======== Passage to read

Deck Log Entry # 237 The Silver-Age Challenge---the Cape and Cowl Contest

When I was a lad, there were certain events you could count on happening every year, no matter what.  The annual showing of The Wizard of Oz on television.  The arrival of the Sears Wishbook in the fall.  Checking the new calendar in January to see which holidays that year fell on a workday (yay!) or on a week-end (shucks!) *

 

While not quite as memorable or anticipated as those yearly occasions, my summer trivia quizzes is one regular offering that, no matter what my workload, I just couldn’t brush off.  At least, I’m hoping you folks look forward to it, and it’s not just that my head has grown three sizes over it.  This one wasn’t that much of an imposition on my on-duty time, actually.  In the occasional free moment, a Silver-Age trivia question would pop into my head, and I’d jot it down before I forgot it.  Over the last three months or so, my desk and walls grew so scattered with Post-It notes that it looked like the 3M plant exploded.

 

Finally, these past couple of week-ends, I confirmed the answers to the questions and ran them through various search engines.  After scratching the ones that weren’t reasonably Google-proof, I selected the ten most interesting posers, those that had the highest quotient of the “Hey, I didn’t know that!” factor.

 

My quizzes don’t always have a theme, other than “the Silver Age”, that is.  Sometimes, it’s all I can do just to get ten questions, so I have to settle for potpourri.  (Thank you, Jeopardy!, for teaching me what that word meant, and thank you, Art Fleming, for teaching me how to say it.)  But, this year, I do have a theme.  You may have guessed it from the banner:  costumes!  If clothes make the man, then it’s the costume that makes the mystery-man.  Every question will relate in some way to a super-hero’s costume or its accoutrements.  This year, both DC and Marvel Comics characters are included in the mix, so you fellows will have to thumb through both sets of stacks.

 

As always, here are the rules.  You veterans can skip the next few paragraphs---it’s the usual blather.  They’re for the benefit of anyone who might have stumbled onto this page by accident and wants to try his hand.

================
======== Provided data

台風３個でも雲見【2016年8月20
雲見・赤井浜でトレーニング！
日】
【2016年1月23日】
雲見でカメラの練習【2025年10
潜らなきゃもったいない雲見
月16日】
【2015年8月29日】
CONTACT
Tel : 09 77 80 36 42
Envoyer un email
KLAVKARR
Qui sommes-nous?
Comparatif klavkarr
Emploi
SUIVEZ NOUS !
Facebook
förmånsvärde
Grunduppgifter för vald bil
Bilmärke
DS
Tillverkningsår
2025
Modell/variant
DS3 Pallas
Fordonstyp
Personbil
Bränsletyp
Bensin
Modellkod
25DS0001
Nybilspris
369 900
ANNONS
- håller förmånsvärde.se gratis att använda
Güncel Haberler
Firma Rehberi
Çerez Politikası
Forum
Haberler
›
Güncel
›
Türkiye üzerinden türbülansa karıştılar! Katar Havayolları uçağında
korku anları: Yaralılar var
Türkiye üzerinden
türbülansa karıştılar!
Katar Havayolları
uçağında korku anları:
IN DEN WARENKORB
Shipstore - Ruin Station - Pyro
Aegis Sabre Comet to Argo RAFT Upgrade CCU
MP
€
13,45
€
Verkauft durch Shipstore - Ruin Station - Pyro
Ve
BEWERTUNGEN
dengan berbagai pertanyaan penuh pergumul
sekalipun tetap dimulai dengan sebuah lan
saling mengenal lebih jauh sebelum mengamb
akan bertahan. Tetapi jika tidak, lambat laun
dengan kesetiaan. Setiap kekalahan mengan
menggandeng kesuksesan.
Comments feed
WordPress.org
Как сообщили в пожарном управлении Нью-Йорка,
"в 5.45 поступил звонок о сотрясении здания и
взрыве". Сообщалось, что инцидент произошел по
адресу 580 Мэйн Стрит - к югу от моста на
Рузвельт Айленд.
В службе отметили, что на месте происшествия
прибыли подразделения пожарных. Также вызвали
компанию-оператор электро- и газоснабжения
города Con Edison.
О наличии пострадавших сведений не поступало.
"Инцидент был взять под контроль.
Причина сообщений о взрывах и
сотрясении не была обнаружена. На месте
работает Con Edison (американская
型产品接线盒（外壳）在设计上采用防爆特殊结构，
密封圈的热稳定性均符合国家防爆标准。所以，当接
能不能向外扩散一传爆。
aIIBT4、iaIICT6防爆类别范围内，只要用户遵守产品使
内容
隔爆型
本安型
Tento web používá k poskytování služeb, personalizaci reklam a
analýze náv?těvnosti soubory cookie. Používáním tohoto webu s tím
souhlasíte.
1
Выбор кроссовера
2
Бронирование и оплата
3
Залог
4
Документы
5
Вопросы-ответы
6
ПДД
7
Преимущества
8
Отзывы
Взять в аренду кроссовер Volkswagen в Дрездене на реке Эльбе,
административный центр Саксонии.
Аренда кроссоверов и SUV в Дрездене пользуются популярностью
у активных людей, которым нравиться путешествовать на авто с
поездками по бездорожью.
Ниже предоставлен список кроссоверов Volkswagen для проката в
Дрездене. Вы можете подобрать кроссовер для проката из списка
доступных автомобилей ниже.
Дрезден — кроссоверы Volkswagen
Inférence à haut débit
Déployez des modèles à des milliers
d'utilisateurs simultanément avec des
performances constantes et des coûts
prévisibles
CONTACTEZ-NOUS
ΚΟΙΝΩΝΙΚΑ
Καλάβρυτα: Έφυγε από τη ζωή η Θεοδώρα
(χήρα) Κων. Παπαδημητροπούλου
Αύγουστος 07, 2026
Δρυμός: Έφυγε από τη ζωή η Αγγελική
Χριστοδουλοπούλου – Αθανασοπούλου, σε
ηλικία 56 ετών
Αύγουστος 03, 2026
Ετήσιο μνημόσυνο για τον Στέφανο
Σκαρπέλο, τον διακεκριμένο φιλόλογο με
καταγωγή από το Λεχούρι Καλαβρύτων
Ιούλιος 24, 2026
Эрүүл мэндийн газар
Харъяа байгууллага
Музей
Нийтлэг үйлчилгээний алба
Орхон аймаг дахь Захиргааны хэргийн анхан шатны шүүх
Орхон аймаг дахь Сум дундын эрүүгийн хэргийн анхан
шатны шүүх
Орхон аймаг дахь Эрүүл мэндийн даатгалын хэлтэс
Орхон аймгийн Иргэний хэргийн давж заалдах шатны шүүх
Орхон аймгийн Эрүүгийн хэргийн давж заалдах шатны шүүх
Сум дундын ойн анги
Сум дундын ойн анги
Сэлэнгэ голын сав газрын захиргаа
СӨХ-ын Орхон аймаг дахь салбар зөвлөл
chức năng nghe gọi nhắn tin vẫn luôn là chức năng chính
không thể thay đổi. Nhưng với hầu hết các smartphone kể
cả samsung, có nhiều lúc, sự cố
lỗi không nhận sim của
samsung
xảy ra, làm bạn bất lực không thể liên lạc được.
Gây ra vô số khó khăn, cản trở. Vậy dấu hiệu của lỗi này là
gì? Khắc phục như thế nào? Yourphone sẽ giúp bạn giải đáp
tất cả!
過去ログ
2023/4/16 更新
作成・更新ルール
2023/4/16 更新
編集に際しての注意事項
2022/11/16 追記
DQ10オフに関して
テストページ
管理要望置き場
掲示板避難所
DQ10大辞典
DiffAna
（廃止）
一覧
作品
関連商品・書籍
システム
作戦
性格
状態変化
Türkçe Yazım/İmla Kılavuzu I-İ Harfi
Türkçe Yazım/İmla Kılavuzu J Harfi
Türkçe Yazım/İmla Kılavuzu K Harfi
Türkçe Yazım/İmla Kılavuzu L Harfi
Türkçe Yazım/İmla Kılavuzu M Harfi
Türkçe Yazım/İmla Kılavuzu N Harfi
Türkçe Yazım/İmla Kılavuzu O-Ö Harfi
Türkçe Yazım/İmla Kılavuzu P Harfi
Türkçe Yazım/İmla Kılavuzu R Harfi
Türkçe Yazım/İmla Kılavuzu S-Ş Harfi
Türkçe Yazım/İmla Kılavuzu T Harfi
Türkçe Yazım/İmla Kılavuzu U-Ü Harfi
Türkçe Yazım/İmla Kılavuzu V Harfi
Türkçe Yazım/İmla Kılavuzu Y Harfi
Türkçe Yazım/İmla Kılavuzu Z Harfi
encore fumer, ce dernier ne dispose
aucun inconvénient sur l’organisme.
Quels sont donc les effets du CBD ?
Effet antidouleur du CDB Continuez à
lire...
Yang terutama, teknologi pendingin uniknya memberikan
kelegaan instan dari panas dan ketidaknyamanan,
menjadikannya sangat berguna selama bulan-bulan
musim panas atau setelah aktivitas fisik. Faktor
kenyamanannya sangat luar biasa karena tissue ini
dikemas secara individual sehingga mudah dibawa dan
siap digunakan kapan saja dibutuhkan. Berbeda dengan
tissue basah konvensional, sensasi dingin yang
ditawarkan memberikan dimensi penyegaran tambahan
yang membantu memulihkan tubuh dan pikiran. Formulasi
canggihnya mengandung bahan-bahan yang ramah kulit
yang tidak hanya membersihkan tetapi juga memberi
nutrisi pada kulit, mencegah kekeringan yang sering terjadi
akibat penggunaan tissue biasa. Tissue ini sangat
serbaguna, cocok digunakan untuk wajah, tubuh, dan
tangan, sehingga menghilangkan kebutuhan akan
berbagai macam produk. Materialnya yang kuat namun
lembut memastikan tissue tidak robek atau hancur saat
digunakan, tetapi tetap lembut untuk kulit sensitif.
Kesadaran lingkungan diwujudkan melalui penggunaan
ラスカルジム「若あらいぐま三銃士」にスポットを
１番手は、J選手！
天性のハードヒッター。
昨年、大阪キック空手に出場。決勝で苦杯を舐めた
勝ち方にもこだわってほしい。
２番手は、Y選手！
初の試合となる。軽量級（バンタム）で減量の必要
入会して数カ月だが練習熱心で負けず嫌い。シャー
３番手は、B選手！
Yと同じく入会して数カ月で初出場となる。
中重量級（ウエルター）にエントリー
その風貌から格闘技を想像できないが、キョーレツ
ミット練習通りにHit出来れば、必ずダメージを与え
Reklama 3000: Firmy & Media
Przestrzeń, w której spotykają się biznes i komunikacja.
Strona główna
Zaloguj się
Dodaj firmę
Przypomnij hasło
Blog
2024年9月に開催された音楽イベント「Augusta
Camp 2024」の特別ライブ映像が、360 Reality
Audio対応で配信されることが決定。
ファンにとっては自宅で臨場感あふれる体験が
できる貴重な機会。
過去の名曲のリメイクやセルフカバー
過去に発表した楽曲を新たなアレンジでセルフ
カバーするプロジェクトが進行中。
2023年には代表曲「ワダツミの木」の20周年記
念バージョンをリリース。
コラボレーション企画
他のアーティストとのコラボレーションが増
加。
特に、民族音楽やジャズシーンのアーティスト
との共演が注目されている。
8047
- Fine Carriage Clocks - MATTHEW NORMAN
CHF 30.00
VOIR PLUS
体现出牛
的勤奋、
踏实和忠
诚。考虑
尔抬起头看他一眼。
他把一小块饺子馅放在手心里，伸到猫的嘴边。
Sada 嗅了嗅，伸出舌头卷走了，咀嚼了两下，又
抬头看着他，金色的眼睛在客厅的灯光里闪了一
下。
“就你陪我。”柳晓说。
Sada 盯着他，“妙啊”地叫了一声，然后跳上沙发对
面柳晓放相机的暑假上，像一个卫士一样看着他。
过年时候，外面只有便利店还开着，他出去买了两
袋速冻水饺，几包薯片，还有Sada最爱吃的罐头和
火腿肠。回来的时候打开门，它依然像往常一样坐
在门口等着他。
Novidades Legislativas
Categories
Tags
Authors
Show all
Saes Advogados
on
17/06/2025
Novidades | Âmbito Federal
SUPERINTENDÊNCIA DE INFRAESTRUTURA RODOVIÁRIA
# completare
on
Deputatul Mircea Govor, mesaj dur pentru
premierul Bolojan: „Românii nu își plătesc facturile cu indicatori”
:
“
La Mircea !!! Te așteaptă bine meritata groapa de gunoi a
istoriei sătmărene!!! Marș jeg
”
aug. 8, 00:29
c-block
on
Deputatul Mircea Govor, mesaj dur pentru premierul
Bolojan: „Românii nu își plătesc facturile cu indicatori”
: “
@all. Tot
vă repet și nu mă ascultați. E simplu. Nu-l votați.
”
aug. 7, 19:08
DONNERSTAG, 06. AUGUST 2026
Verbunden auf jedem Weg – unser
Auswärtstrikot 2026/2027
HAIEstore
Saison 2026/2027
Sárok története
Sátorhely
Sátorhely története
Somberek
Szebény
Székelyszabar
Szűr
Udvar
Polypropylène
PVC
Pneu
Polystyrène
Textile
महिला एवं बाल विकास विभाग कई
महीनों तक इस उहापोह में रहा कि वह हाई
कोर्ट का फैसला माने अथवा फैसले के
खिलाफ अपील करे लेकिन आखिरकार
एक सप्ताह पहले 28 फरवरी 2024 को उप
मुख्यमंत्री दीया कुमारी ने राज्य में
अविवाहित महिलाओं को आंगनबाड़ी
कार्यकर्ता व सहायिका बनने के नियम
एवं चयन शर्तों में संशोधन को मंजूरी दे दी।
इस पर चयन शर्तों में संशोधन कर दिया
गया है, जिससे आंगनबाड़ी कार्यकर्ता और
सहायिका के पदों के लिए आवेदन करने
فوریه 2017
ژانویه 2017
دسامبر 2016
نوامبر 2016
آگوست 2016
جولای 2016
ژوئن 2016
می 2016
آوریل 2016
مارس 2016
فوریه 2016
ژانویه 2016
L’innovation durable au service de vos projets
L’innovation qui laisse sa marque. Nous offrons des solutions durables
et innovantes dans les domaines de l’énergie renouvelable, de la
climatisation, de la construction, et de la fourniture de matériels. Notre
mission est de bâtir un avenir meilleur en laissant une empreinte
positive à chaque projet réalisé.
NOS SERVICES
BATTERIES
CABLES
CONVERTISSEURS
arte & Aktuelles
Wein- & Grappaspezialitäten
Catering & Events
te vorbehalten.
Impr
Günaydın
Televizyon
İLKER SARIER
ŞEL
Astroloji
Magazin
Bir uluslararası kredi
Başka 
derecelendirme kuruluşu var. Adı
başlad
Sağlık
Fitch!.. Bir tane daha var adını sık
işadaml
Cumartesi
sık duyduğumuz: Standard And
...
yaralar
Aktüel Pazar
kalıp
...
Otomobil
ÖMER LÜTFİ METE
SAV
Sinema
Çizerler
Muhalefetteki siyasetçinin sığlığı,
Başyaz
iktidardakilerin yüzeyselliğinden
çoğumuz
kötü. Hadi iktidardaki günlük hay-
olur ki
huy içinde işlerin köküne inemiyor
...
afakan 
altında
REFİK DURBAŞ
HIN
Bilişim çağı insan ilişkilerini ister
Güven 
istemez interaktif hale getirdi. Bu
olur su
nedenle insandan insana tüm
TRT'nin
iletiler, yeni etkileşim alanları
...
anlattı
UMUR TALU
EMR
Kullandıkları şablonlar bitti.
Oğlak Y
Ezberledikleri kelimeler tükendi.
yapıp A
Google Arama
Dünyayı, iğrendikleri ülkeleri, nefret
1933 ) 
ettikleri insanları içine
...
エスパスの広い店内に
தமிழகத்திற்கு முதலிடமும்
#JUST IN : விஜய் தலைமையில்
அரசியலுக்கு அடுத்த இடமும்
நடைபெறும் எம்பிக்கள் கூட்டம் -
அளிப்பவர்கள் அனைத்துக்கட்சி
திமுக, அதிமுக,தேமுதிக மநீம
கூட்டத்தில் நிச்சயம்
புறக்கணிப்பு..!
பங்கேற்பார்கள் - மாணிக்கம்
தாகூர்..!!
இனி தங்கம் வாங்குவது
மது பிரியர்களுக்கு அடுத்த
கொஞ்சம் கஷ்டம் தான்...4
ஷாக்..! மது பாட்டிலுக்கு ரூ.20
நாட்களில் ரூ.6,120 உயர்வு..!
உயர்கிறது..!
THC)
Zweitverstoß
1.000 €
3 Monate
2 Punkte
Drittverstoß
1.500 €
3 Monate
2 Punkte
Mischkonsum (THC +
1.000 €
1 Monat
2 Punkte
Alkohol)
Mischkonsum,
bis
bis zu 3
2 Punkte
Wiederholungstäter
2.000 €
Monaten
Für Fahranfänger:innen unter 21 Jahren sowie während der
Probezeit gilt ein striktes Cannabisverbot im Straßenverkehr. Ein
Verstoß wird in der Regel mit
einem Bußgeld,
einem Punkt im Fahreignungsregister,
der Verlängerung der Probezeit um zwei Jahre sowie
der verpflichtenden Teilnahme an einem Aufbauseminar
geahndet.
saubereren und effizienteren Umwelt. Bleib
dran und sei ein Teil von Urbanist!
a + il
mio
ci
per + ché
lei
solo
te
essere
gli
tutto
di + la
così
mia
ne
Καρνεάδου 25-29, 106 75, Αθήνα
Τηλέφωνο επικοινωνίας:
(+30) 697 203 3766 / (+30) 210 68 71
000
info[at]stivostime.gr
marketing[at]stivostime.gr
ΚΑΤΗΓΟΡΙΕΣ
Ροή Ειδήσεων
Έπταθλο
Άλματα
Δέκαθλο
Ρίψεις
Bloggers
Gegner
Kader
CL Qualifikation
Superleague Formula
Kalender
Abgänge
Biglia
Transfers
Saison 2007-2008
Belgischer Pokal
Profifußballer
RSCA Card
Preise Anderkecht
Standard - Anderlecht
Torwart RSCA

================

[Task item] Print everything in the deck log entry from "While not quite" down to "3M plant exploded.", word for word.

[Solution below]
While not quite as memorable or anticipated as those yearly occasions, my summer trivia quizzes is one regular offering that, no matter what my workload, I just couldn’t brush off.  At least, I’m hoping you folks look forward to it, and it’s not just that my head has grown three sizes over it.  This one wasn’t that much of an imposition on my on-duty time, actually.  In the occasional free moment, a Silver-Age trivia question would pop into my head, and I’d jot it down before I forgot it.  Over the last three months or so, my desk and walls grew so scattered with Post-It notes that it looked like the 3M plant exploded.